- _Description of the task_
Lines with the word "letten": copy all of them from the entries below.

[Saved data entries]
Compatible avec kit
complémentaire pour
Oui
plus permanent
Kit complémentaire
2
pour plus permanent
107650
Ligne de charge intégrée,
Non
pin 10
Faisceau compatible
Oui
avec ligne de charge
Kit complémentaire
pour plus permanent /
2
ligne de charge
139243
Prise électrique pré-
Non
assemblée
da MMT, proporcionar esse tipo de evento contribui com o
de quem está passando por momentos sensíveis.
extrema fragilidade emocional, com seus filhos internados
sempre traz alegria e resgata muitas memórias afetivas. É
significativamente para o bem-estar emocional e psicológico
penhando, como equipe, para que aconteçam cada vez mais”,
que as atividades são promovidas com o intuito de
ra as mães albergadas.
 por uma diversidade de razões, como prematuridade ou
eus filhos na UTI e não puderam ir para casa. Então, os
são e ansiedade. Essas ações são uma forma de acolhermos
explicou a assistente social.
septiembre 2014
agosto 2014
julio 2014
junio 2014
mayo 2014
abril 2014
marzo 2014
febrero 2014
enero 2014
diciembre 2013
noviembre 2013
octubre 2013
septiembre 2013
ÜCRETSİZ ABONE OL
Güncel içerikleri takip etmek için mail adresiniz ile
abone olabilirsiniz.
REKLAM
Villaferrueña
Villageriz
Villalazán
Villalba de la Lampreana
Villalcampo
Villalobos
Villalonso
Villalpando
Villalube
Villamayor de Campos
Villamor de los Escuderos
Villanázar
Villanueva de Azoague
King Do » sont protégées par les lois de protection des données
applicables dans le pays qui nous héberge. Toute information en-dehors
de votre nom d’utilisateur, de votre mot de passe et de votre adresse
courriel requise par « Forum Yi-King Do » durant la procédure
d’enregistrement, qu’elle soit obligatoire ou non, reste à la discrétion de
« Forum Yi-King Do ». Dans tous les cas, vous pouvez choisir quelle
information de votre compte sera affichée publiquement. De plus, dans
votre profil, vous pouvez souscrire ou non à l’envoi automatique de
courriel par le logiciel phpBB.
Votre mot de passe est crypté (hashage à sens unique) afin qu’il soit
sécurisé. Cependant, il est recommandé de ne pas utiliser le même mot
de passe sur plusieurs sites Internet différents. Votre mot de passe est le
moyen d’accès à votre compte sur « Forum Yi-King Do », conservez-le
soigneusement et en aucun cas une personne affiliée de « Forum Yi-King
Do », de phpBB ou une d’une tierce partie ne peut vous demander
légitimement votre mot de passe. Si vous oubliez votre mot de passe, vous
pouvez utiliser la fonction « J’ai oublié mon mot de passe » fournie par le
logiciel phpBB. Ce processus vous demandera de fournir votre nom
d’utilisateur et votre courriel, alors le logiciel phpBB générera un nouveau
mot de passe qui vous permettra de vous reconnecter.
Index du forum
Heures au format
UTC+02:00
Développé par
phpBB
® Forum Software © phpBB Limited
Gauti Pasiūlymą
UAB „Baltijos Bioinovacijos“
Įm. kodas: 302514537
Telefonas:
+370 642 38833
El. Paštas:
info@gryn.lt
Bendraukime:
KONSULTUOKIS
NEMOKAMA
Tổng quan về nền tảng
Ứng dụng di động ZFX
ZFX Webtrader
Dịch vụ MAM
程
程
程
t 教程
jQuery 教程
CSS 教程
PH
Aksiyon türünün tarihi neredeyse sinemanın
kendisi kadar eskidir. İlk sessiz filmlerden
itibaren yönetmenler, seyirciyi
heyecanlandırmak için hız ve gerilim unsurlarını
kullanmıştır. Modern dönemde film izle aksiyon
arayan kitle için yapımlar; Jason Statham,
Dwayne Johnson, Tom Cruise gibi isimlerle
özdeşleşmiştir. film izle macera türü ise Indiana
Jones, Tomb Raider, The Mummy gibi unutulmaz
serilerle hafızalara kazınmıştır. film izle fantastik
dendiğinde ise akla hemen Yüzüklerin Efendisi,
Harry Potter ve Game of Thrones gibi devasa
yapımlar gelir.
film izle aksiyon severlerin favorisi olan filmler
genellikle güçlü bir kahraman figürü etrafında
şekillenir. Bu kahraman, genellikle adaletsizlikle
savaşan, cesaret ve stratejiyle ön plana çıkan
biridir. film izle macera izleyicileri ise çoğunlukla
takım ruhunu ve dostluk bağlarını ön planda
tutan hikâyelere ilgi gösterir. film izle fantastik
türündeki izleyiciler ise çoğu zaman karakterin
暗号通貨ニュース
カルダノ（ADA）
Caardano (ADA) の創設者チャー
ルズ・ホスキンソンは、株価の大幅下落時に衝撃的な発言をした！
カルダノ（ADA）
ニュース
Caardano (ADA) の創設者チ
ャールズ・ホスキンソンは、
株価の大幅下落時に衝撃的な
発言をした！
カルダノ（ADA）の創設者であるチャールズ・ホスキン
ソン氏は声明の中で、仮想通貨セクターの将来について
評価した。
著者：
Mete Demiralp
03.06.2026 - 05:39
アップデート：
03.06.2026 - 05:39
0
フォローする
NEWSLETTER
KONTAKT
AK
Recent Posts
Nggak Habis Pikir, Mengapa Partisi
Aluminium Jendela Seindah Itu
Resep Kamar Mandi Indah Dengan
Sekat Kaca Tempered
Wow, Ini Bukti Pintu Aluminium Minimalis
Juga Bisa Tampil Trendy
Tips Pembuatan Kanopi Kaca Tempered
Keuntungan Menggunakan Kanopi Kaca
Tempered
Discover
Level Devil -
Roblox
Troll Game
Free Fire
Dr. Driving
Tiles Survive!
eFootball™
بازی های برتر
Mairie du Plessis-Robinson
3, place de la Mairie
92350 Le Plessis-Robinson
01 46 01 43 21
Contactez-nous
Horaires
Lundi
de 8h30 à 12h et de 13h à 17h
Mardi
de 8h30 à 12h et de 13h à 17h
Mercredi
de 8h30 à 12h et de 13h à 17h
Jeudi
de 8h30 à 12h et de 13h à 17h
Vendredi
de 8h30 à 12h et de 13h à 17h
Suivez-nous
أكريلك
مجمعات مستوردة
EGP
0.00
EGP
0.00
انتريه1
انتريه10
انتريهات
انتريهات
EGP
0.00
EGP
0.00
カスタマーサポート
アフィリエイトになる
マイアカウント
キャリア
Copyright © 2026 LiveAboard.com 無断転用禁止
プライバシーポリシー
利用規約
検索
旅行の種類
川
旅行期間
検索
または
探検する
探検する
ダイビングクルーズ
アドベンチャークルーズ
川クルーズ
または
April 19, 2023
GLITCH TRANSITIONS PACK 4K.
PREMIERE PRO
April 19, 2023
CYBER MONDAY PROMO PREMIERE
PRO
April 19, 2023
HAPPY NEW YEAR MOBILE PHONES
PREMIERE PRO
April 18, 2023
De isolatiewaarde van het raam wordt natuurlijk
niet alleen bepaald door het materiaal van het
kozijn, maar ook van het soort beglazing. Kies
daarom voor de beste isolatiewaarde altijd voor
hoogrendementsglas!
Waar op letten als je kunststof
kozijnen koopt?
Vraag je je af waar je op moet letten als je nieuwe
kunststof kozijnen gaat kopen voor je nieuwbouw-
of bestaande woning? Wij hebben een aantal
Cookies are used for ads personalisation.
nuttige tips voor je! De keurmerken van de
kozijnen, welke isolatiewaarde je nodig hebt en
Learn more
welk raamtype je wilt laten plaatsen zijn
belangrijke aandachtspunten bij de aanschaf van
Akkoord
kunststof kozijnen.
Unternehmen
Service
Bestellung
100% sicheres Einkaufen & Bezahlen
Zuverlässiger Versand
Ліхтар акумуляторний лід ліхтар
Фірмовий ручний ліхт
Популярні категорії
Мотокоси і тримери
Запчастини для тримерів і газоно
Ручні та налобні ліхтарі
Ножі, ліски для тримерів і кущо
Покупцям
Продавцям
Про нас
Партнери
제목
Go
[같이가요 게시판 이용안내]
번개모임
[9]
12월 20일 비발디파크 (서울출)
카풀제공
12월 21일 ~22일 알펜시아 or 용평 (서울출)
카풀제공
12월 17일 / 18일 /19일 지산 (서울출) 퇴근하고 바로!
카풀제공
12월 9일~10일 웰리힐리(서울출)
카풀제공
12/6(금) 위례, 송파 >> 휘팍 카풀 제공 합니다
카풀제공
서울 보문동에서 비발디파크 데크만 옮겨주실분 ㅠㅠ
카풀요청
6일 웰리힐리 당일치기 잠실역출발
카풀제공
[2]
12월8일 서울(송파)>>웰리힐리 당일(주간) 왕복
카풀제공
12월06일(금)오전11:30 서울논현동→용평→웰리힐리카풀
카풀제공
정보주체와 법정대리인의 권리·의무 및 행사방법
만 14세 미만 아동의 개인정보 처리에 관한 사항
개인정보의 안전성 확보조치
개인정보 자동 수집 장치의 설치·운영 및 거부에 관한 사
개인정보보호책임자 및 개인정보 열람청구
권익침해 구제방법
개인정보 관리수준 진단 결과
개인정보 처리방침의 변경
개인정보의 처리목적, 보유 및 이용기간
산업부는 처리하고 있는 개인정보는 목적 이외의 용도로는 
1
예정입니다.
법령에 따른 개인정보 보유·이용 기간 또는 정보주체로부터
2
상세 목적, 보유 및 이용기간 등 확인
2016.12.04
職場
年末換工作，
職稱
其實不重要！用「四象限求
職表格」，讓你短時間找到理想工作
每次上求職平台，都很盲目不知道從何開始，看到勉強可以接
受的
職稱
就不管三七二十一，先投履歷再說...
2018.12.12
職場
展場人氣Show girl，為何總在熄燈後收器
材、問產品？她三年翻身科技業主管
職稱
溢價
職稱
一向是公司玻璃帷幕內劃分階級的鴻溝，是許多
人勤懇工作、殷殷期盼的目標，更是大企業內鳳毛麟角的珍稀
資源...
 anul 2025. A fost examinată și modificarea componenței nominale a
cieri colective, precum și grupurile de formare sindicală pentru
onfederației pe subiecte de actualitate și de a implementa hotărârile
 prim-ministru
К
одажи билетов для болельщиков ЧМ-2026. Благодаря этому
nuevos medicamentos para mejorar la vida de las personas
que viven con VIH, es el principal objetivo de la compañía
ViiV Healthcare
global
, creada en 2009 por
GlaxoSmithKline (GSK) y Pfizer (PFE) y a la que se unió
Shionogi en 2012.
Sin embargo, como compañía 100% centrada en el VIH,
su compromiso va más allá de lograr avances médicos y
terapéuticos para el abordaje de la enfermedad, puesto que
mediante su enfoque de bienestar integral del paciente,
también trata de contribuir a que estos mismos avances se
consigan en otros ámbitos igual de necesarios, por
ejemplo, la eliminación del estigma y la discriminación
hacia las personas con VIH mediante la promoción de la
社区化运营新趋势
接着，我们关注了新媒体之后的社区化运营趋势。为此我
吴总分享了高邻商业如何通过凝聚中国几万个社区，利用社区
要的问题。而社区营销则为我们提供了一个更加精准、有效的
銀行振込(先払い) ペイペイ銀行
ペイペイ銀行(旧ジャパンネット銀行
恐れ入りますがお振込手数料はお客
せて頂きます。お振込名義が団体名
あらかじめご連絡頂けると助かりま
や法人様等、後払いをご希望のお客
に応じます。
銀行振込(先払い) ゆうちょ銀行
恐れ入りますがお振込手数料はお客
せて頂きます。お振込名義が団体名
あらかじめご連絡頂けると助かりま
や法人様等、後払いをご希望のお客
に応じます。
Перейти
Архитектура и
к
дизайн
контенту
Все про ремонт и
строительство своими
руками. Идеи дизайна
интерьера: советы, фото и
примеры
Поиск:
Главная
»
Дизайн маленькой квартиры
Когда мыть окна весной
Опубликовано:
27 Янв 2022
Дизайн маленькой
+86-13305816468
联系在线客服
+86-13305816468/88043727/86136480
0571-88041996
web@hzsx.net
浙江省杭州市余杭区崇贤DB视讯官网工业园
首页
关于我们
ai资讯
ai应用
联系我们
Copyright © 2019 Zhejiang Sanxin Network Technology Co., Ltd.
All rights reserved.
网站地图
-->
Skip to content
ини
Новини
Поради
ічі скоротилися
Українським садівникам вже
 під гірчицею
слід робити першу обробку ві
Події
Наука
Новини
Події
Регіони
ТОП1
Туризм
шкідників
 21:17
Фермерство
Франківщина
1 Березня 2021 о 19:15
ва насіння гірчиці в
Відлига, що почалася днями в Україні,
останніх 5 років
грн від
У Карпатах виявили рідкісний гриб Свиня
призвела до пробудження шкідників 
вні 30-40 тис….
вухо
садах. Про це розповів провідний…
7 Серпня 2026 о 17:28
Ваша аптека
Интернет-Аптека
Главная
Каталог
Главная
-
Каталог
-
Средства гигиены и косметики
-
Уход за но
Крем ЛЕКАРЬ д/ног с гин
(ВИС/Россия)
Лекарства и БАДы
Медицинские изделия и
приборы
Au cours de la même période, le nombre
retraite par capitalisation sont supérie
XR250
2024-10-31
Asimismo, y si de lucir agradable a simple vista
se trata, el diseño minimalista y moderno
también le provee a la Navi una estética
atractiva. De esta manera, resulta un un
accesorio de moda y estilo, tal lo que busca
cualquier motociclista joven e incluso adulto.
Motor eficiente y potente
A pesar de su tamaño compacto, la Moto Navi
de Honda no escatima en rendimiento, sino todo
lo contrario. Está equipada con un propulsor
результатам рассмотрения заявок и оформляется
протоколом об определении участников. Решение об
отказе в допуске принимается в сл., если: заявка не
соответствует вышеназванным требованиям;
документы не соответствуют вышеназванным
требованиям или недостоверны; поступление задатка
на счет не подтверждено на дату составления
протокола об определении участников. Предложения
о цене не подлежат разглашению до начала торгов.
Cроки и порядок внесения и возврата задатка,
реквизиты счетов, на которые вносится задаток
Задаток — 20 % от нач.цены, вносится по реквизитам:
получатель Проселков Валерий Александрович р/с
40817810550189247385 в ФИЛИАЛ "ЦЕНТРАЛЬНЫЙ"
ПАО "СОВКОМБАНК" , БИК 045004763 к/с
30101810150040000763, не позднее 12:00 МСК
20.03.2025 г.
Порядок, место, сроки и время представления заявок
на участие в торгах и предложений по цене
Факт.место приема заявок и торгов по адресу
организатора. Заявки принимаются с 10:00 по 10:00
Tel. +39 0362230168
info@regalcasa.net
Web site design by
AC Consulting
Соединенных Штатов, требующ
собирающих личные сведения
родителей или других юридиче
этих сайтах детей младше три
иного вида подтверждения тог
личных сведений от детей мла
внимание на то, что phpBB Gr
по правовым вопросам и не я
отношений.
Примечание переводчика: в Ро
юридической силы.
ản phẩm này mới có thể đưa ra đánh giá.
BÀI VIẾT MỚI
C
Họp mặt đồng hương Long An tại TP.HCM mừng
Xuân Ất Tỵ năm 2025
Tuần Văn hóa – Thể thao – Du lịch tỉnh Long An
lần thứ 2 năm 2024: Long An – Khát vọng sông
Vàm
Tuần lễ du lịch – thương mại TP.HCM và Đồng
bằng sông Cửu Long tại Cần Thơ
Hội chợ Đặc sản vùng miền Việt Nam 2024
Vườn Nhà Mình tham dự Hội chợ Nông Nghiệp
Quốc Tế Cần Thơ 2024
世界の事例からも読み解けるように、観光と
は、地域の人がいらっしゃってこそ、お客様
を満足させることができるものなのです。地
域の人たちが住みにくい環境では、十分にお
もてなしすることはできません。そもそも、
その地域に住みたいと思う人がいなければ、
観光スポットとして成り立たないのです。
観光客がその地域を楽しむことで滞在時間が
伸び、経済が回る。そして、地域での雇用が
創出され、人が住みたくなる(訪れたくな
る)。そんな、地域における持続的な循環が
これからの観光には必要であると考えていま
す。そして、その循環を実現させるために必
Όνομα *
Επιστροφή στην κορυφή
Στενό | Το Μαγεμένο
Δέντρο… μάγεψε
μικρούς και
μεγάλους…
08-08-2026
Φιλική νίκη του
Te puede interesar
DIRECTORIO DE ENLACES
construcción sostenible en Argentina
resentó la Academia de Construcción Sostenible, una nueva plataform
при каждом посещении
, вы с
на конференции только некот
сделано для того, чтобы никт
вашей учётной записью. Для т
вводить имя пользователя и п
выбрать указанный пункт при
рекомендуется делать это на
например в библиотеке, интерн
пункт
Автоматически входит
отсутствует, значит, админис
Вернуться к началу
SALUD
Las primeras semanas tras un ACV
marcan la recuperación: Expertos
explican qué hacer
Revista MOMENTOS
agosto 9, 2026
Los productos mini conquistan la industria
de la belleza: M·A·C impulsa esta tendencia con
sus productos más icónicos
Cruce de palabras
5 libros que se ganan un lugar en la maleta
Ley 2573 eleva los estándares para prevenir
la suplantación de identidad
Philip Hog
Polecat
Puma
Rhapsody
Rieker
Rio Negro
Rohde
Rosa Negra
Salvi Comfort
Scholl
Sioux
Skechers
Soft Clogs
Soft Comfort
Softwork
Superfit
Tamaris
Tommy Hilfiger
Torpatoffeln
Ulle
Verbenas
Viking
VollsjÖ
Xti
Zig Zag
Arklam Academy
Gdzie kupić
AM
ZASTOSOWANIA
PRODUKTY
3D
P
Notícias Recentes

- _Response to this task_
Waar op letten als je kunststof
Vraag je je af waar je op moet letten als je nieuwe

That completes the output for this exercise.